## To-do item
Throughout the listing that follows, find each line with the word "color" and copy it.

## Records provided
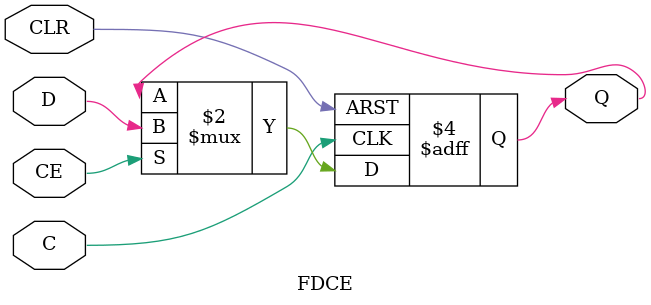
<source format=v>
module FDCE (
    input wire D,
    input wire CE,
    input wire C,
    input wire CLR,
    output reg Q
);

always @(posedge C or posedge CLR) begin
    if (CLR) begin
        Q <= 1'b0;
    end else if (CE) begin
        Q <= D;
    end
end

endmodule

</source>
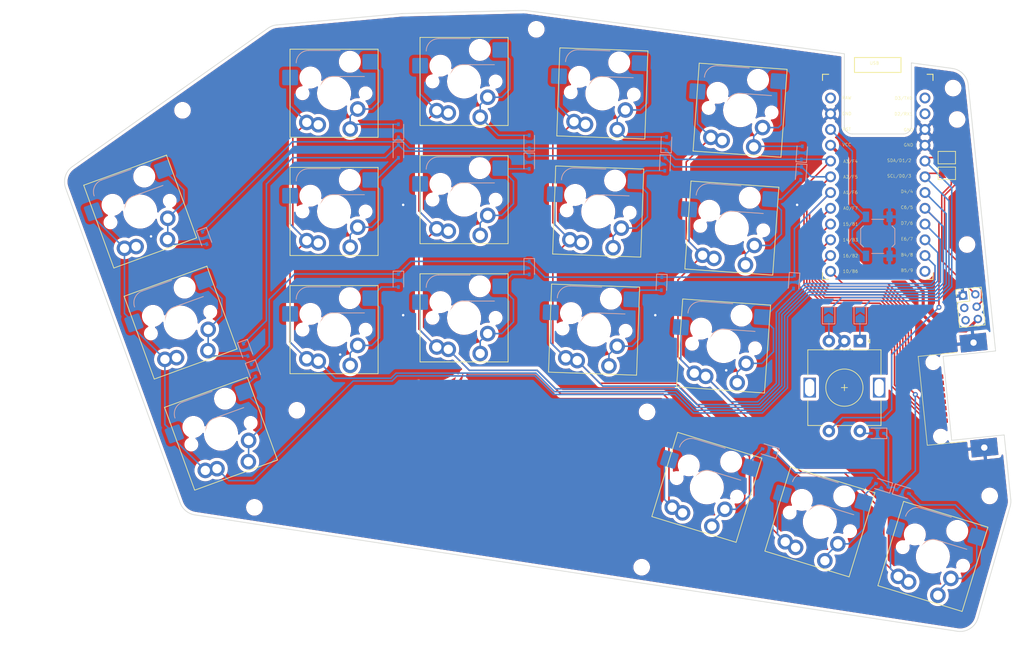
<source format=kicad_pcb>
(kicad_pcb (version 20221018) (generator pcbnew)

  (general
    (thickness 1.6)
  )

  (paper "A3")
  (title_block
    (title "SEPOR-LEFT")
    (rev "v1.0.0")
    (company "Unknown")
  )

  (layers
    (0 "F.Cu" signal)
    (31 "B.Cu" signal)
    (32 "B.Adhes" user "B.Adhesive")
    (33 "F.Adhes" user "F.Adhesive")
    (34 "B.Paste" user)
    (35 "F.Paste" user)
    (36 "B.SilkS" user "B.Silkscreen")
    (37 "F.SilkS" user "F.Silkscreen")
    (38 "B.Mask" user)
    (39 "F.Mask" user)
    (40 "Dwgs.User" user "User.Drawings")
    (41 "Cmts.User" user "User.Comments")
    (42 "Eco1.User" user "User.Eco1")
    (43 "Eco2.User" user "User.Eco2")
    (44 "Edge.Cuts" user)
    (45 "Margin" user)
    (46 "B.CrtYd" user "B.Courtyard")
    (47 "F.CrtYd" user "F.Courtyard")
    (48 "B.Fab" user)
    (49 "F.Fab" user)
  )

  (setup
    (stackup
      (layer "F.SilkS" (type "Top Silk Screen") (color "White"))
      (layer "F.Paste" (type "Top Solder Paste"))
      (layer "F.Mask" (type "Top Solder Mask") (color "Red") (thickness 0.01))
      (layer "F.Cu" (type "copper") (thickness 0.035))
      (layer "dielectric 1" (type "core") (thickness 1.51) (material "FR4") (epsilon_r 4.5) (loss_tangent 0.02))
      (layer "B.Cu" (type "copper") (thickness 0.035))
      (layer "B.Mask" (type "Bottom Solder Mask") (color "Red") (thickness 0.01))
      (layer "B.Paste" (type "Bottom Solder Paste"))
      (layer "B.SilkS" (type "Bottom Silk Screen") (color "White"))
      (copper_finish "None")
      (dielectric_constraints no)
    )
    (pad_to_mask_clearance 0)
    (aux_axis_origin 177.505451 119.586618)
    (grid_origin 177.505451 119.586618)
    (pcbplotparams
      (layerselection 0x00010fc_ffffffff)
      (plot_on_all_layers_selection 0x0000000_00000000)
      (disableapertmacros false)
      (usegerberextensions false)
      (usegerberattributes true)
      (usegerberadvancedattributes true)
      (creategerberjobfile true)
      (dashed_line_dash_ratio 12.000000)
      (dashed_line_gap_ratio 3.000000)
      (svgprecision 6)
      (plotframeref false)
      (viasonmask false)
      (mode 1)
      (useauxorigin false)
      (hpglpennumber 1)
      (hpglpenspeed 20)
      (hpglpendiameter 15.000000)
      (dxfpolygonmode true)
      (dxfimperialunits true)
      (dxfusepcbnewfont true)
      (psnegative false)
      (psa4output false)
      (plotreference true)
      (plotvalue true)
      (plotinvisibletext false)
      (sketchpadsonfab false)
      (subtractmaskfromsilk true)
      (outputformat 1)
      (mirror false)
      (drillshape 0)
      (scaleselection 1)
      (outputdirectory "SEPOR-LEFT-gerbers/")
    )
  )

  (net 0 "")
  (net 1 "GND")
  (net 2 "row0")
  (net 3 "Net-(D1-Pad2)")
  (net 4 "Net-(D2-Pad2)")
  (net 5 "Net-(D3-Pad2)")
  (net 6 "Net-(D4-Pad2)")
  (net 7 "Net-(D5-Pad2)")
  (net 8 "row1")
  (net 9 "Net-(D6-Pad2)")
  (net 10 "Net-(D7-Pad2)")
  (net 11 "Net-(D8-Pad2)")
  (net 12 "Net-(D9-Pad2)")
  (net 13 "Net-(D10-Pad2)")
  (net 14 "row2")
  (net 15 "Net-(D11-Pad2)")
  (net 16 "Net-(D12-Pad2)")
  (net 17 "Net-(D13-Pad2)")
  (net 18 "Net-(D14-Pad2)")
  (net 19 "Net-(D15-Pad2)")
  (net 20 "row3")
  (net 21 "Net-(D16-Pad2)")
  (net 22 "VCC")
  (net 23 "Net-(D17-Pad2)")
  (net 24 "Net-(D18-Pad2)")
  (net 25 "ENC-A")
  (net 26 "ENC-B")
  (net 27 "col4")
  (net 28 "col5")
  (net 29 "col6")
  (net 30 "col7")
  (net 31 "col8")
  (net 32 "reset")
  (net 33 "col0")
  (net 34 "col1")
  (net 35 "col2")
  (net 36 "col3")
  (net 37 "unconnected-(U1-Pad1)")
  (net 38 "Net-(D19-Pad2)")
  (net 39 "unconnected-(U1-Pad2)")
  (net 40 "unconnected-(U1-Pad24)")
  (net 41 "unconnected-(U1-Pad12)")
  (net 42 "Net-(E19-PadA)")
  (net 43 "Net-(E19-PadB)")
  (net 44 "Net-(J2-Pad2)")
  (net 45 "unconnected-(J2-Pad3)")
  (net 46 "Net-(J2-Pad4)")
  (net 47 "unconnected-(J2-Pad5)")

  (footprint "MountingHole:MountingHole_2.2mm_M2" (layer "F.Cu") (at 307.599979 181.743447))

  (footprint "Rotary_Encoder:RotaryEncoder_Alps_EC11E-Switch_Vertical_H20mm" (layer "F.Cu") (at 286.685451 156.786618 -90))

  (footprint "MountingHole:MountingHole_2.2mm_M2" (layer "F.Cu") (at 195.93 167.94))

  (footprint "SEPOR-footprints:SEPOR-LOGO" (layer "F.Cu") (at 218.145451 175.466618))

  (footprint "Connector_PinHeader_2.00mm:PinHeader_2x03_P2.00mm_Vertical" (layer "F.Cu") (at 303.30681 149.448959 5.85))

  (footprint "SEPR34-footprints:SEPOR-MX-KS27-HOTSWAP-1U" (layer "F.Cu") (at 222.885 114.935))

  (footprint "Jumper:SolderJumper-2_P1.3mm_Open_TrianglePad1.0x1.5mm" (layer "F.Cu") (at 300.695451 127.206618 180))

  (footprint "MountingHole:MountingHole_2.2mm_M2" (layer "F.Cu") (at 303.952047 141.22231))

  (footprint "SEPR34-footprints:SEPOR-MX-KS27-HOTSWAP-1U" (layer "F.Cu") (at 177.190885 153.808009 20))

  (footprint "SEPR34-footprints:SEPOR-MX-KS27-HOTSWAP-1U" (layer "F.Cu") (at 222.885 133.985))

  (footprint "SEPOR-footprints:SEPOR-RJ45-SOCKET" (layer "F.Cu") (at 303.884657 165.691749 95.85))

  (footprint "MountingHole:MountingHole_2.2mm_M2" (layer "F.Cu") (at 234.523622 106.535377))

  (footprint "MountingHole:MountingHole_2.2mm_M2" (layer "F.Cu") (at 189.092324 183.583137))

  (footprint "SEPR34-footprints:SEPOR-MX-KS27-HOTSWAP-1U" (layer "F.Cu") (at 201.93 154.94))

  (footprint "SEPR34-footprints:SEPOR-MX-KS27-HOTSWAP-1U" (layer "F.Cu") (at 266.044613 138.571564 -4))

  (footprint "SEPR34-footprints:SEPOR-MX-KS27-HOTSWAP-1U" locked (layer "F.Cu")
    (tstamp 757e77f6-ca35-4c19-b87f-77f6535a37f7)
    (at 201.93 135.89)
    (descr "Kailh keyswitch Hotswap Socket with 1.00u keycap")
    (tags "Kailh Keyboard Keyswitch Switch Hotswap Socket Cutout 1.00u")
    (property "Sheetfile" "SEPOR-LEFT.kicad_sch")
    (property "Sheetname" "")
    (path "/9474799f-f8c9-4fc5-8093-091ea73c1559")
    (attr smd)
    (fp_text reference "S7" (at -7.62 -7.62) (layer "F.SilkS") hide
        (effects (font (size 0.5 0.5) (thickness 0.05)))
      (tstamp 6b2b2046-d1b6-40af-af20-9329ab7a90a7)
    )
    (fp_text value "SWITCH" (at 0 10.795) (layer "F.Fab")
        (effects (font (size 0.5 0.5) (thickness 0.05)))
      (tstamp 89767518-754a-4817-a74d-cd6446493428)
    )
    (fp_
... [1714438 chars truncated]
</source>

## Result for this exercise
      (layer "F.SilkS" (type "Top Silk Screen") (color "White"))
      (layer "F.Mask" (type "Top Solder Mask") (color "Red") (thickness 0.01))
      (layer "B.Mask" (type "Bottom Solder Mask") (color "Red") (thickness 0.01))
      (layer "B.SilkS" (type "Bottom Silk Screen") (color "White"))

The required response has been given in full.